Correlation Between Vanguard Dividend and Pacer CFRA
Can any of the company-specific risk be diversified away by investing in both Vanguard Dividend and Pacer CFRA at the same time? Although using a correlation coefficient on its own may not help to predict future stock returns, this module helps to understand the diversifiable risk of combining Vanguard Dividend and Pacer CFRA into the same portfolio, which is an essential part of the fundamental portfolio management process.
By analyzing existing cross correlation between Vanguard Dividend Appreciation and Pacer CFRA Stovall Equal, you can compare the effects of market volatilities on Vanguard Dividend and Pacer CFRA and check how they will diversify away market risk if combined in the same portfolio for a given time horizon. You can also utilize pair trading strategies of matching a long position in Vanguard Dividend with a short position of Pacer CFRA. Check out your portfolio center. Please also check ongoing floating volatility patterns of Vanguard Dividend and Pacer CFRA.
Diversification Opportunities for Vanguard Dividend and Pacer CFRA
0.88 | Correlation Coefficient |
Very poor diversification
The 3 months correlation between Vanguard and Pacer is 0.88. Overlapping area represents the amount of risk that can be diversified away by holding Vanguard Dividend Appreciation and Pacer CFRA Stovall Equal in the same portfolio, assuming nothing else is changed. The correlation between historical prices or returns on Pacer CFRA Stovall and Vanguard Dividend is a relative statistical measure of the degree to which these equity instruments tend to move together. The correlation coefficient measures the extent to which returns on Vanguard Dividend Appreciation are associated (or correlated) with Pacer CFRA. Values of the correlation coefficient range from -1 to +1, where. The correlation of zero (0) is possible when the price movement of Pacer CFRA Stovall has no effect on the direction of Vanguard Dividend i.e., Vanguard Dividend and Pacer CFRA go up and down completely randomly.

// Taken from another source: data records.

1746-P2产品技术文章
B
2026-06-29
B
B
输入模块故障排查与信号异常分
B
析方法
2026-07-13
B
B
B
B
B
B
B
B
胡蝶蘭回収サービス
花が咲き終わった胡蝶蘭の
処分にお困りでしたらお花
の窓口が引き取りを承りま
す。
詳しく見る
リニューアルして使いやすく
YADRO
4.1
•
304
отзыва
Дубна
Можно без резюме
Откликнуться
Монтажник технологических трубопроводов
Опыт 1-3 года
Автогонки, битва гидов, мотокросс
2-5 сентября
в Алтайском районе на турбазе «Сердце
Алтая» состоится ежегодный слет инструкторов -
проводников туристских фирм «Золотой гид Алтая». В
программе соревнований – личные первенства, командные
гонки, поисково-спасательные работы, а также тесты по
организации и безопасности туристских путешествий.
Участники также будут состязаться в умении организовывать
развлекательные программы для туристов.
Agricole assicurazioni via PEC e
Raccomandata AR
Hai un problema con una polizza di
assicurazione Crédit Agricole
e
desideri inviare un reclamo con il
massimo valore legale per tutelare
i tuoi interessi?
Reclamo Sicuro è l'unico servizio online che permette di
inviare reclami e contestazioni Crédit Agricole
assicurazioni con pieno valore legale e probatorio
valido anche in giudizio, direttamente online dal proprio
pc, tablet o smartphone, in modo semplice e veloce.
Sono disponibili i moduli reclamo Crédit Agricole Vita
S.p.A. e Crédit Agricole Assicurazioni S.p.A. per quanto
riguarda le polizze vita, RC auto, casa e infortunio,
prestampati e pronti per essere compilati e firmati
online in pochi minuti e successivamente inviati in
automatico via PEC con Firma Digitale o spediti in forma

Pair Corralation between Vanguard Dividend and Pacer CFRA
Considering the 90-day investment horizon Vanguard Dividend Appreciation is expected to generate 0.9 times more return on investment than Pacer CFRA. However, Vanguard Dividend Appreciation is 1.11 times less risky than Pacer CFRA. It trades about -0.13 of its potential returns per unit of risk. Pacer CFRA Stovall Equal is currently generating about -0.26 per unit of risk. If you would invest 20,024 in Vanguard Dividend Appreciation on October 11, 2024 and sell it today you would lose (443.00) from holding Vanguard Dividend Appreciation or give up 2.21% of portfolio value over 90 days.
Time Period | 3 Months [change] |
Direction | Moves Together |
Strength | Strong |
Accuracy | 100.0% |
Values | Daily Returns |
Vanguard Dividend Appreciation vs. Pacer CFRA Stovall Equal
Performance |
Timeline |
Vanguard Dividend |
Pacer CFRA Stovall |
Vanguard Dividend and Pacer CFRA Volatility Contrast
Predicted Return Density |
Returns |
Pair Trading with Vanguard Dividend and Pacer CFRA
The main advantage of trading using opposite Vanguard Dividend and Pacer CFRA positions is that it hedges away some unsystematic risk. Because of two separate transactions, even if Vanguard Dividend position performs unexpectedly, Pacer CFRA can make up some of the losses. Pair trading also minimizes risk from directional movements in the market. For example, if an entire industry or sector drops because of unexpected headlines, the short position in Pacer CFRA will offset losses from the drop in Pacer CFRA's long position.Vanguard Dividend vs. Vanguard High Dividend | Vanguard Dividend vs. Vanguard Real Estate | Vanguard Dividend vs. Schwab Dividend Equity | Vanguard Dividend vs. Vanguard Growth Index |
Pacer CFRA vs. Pacer Trendpilot Large | Pacer CFRA vs. Pacer Trendpilot Mid | Pacer CFRA vs. Pacer Trendpilot 100 | Pacer CFRA vs. Pacer Trendpilot European |
Check out your portfolio center.Note that this page's information should be used as a complementary analysis to find the right mix of equity instruments to add to your existing portfolios or create a brand new portfolio. You can also try the ETFs module to find actively traded Exchange Traded Funds (ETF) from around the world.